- **Supplied records**
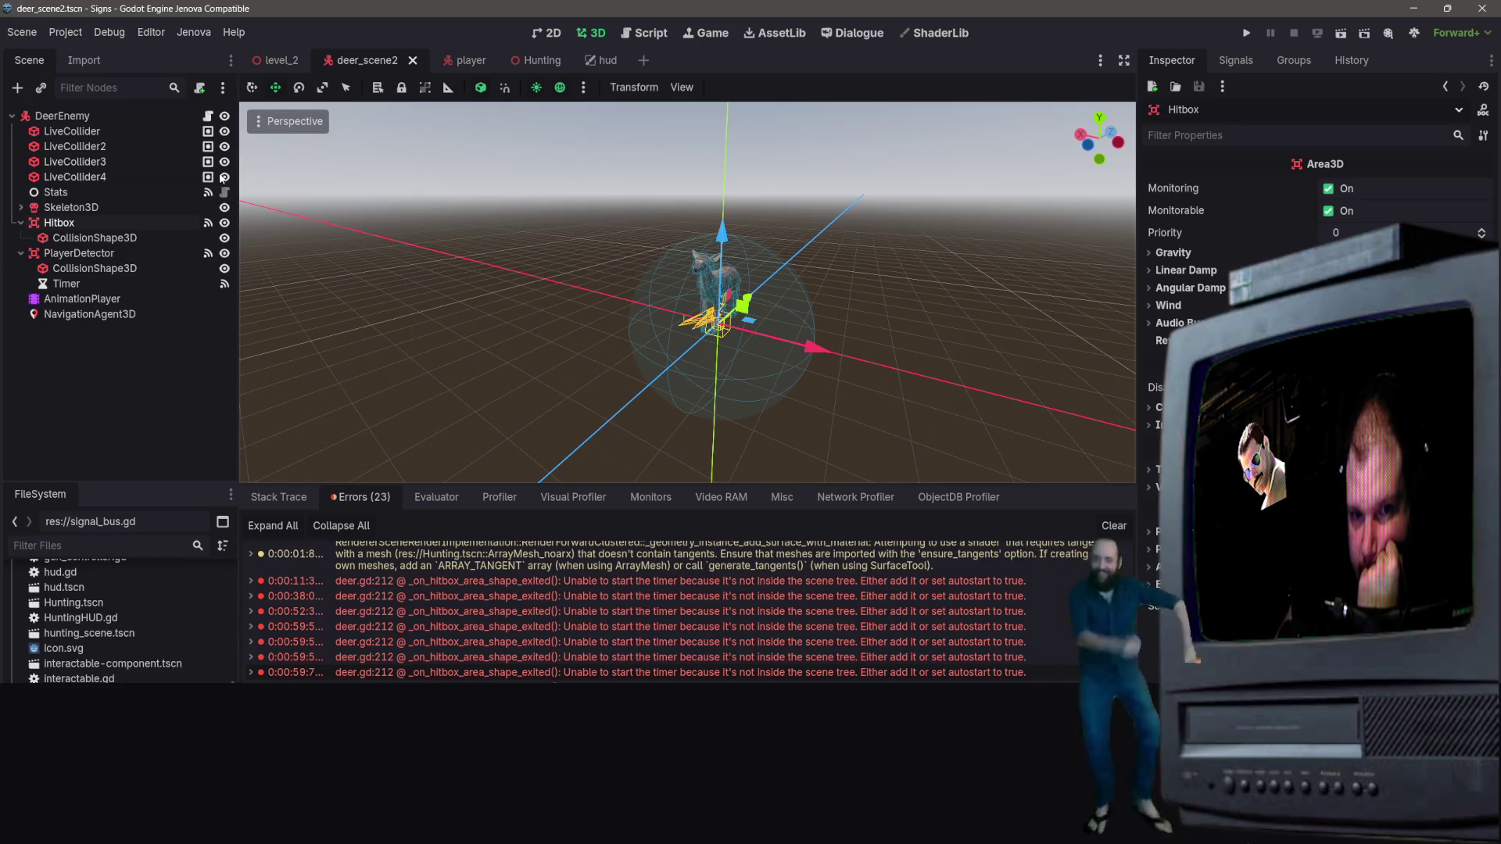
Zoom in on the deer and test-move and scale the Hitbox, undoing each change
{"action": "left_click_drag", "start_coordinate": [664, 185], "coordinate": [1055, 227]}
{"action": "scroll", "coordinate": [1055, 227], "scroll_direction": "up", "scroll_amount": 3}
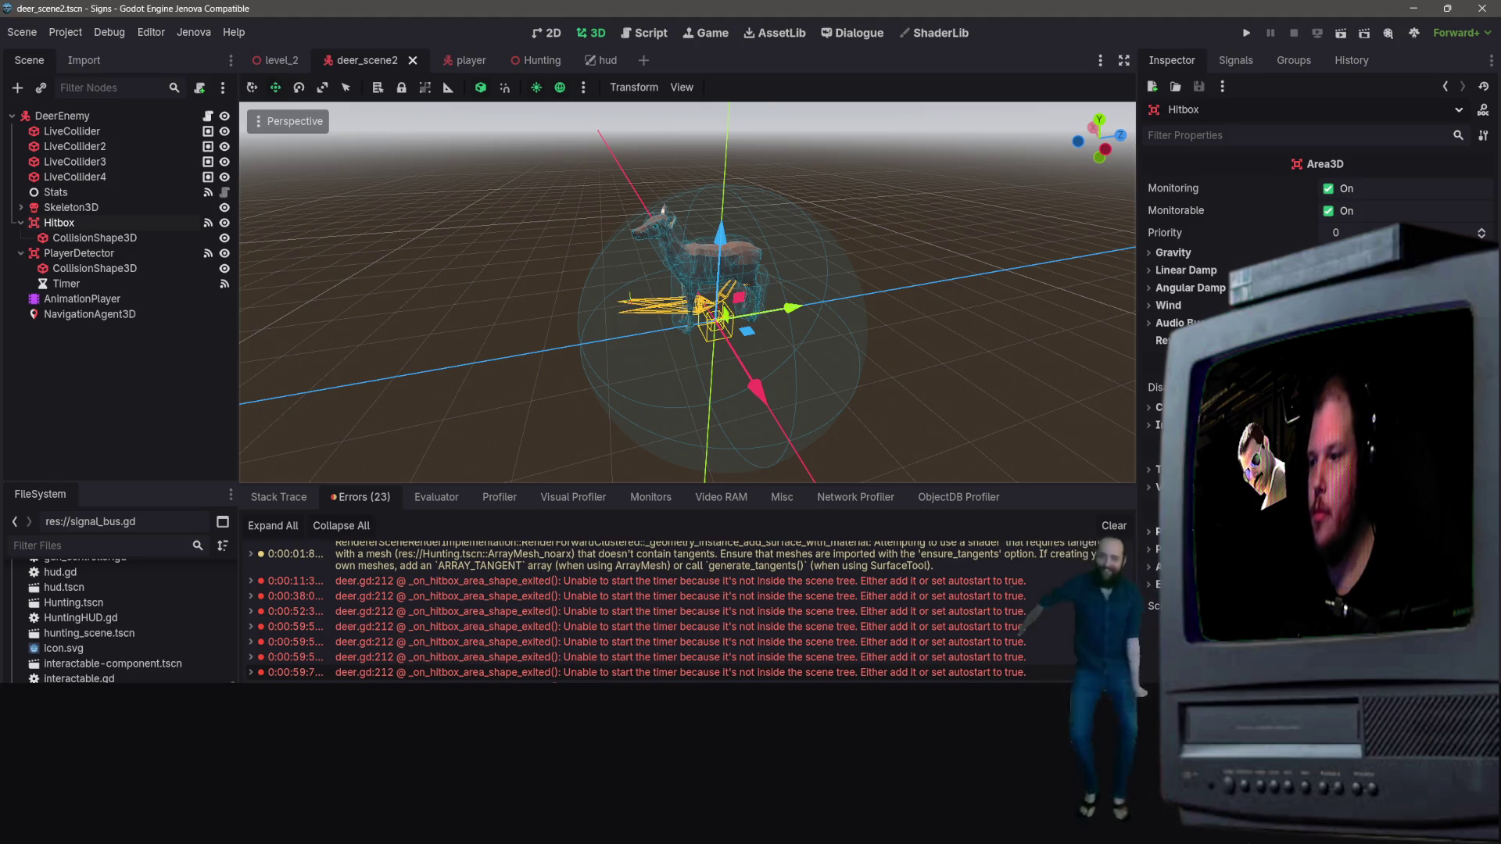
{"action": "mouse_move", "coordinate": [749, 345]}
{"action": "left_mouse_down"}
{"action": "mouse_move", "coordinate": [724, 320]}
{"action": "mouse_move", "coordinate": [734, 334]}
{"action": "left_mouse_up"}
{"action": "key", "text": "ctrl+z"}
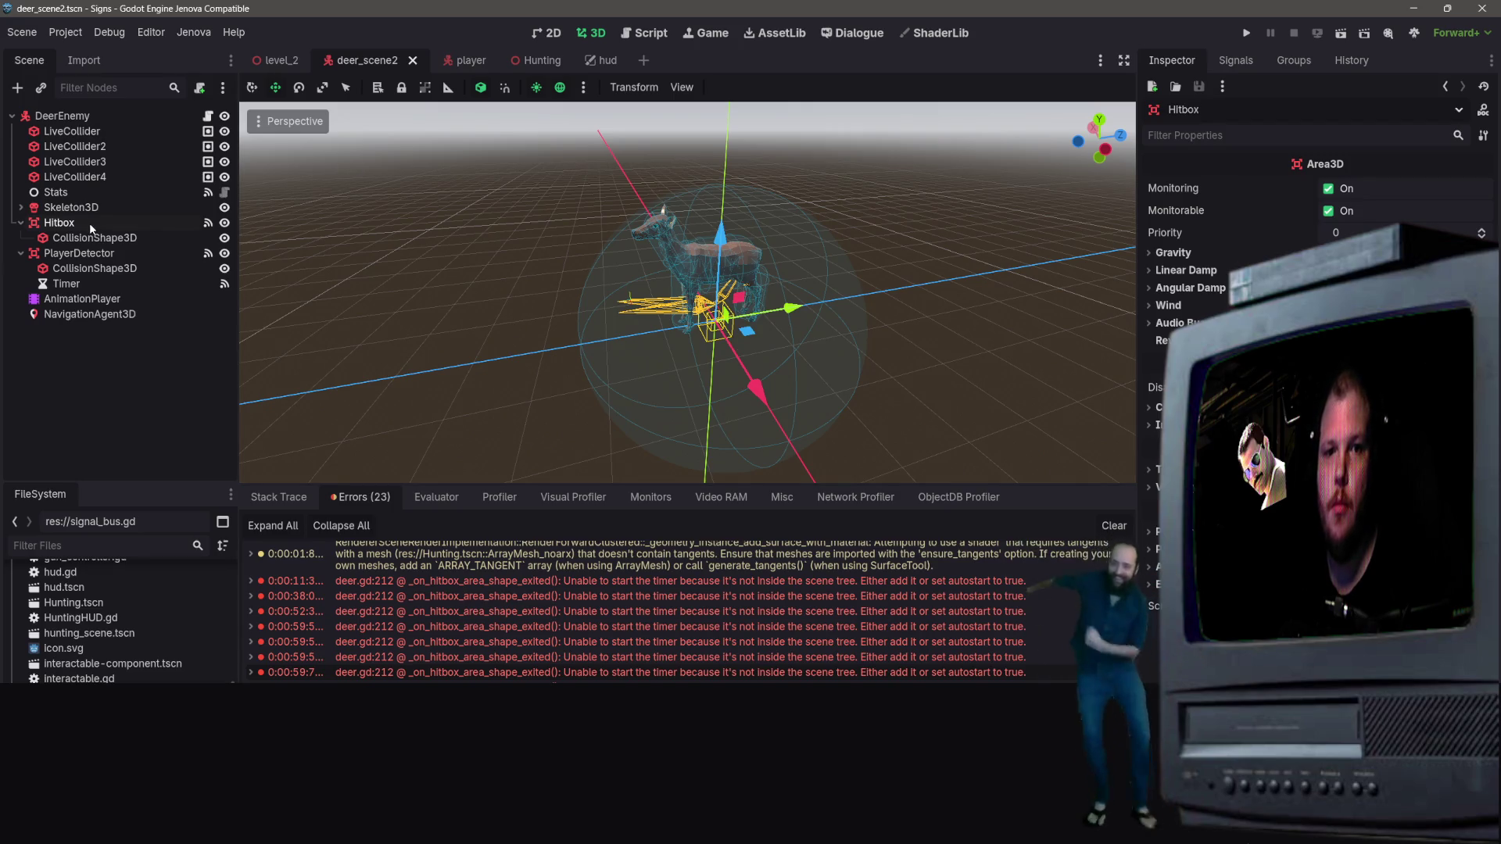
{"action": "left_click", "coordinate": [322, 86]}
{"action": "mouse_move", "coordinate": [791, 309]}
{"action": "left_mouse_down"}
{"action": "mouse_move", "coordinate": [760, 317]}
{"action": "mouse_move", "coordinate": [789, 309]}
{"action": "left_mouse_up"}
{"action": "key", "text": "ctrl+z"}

- **Assignment**
All of the entries above are to be written out exactly, with no pictures.

- **Task output**
Zoom in on the deer and test-move and scale the Hitbox, undoing each change
{"action": "left_click_drag", "start_coordinate": [664, 185], "coordinate": [1055, 227]}
{"action": "scroll", "coordinate": [1055, 227], "scroll_direction": "up", "scroll_amount": 3}
{"action": "mouse_move", "coordinate": [749, 345]}
{"action": "left_mouse_down"}
{"action": "mouse_move", "coordinate": [724, 320]}
{"action": "mouse_move", "coordinate": [734, 334]}
{"action": "left_mouse_up"}
{"action": "key", "text": "ctrl+z"}
{"action": "left_click", "coordinate": [322, 86]}
{"action": "mouse_move", "coordinate": [791, 309]}
{"action": "left_mouse_down"}
{"action": "mouse_move", "coordinate": [760, 317]}
{"action": "mouse_move", "coordinate": [789, 309]}
{"action": "left_mouse_up"}
{"action": "key", "text": "ctrl+z"}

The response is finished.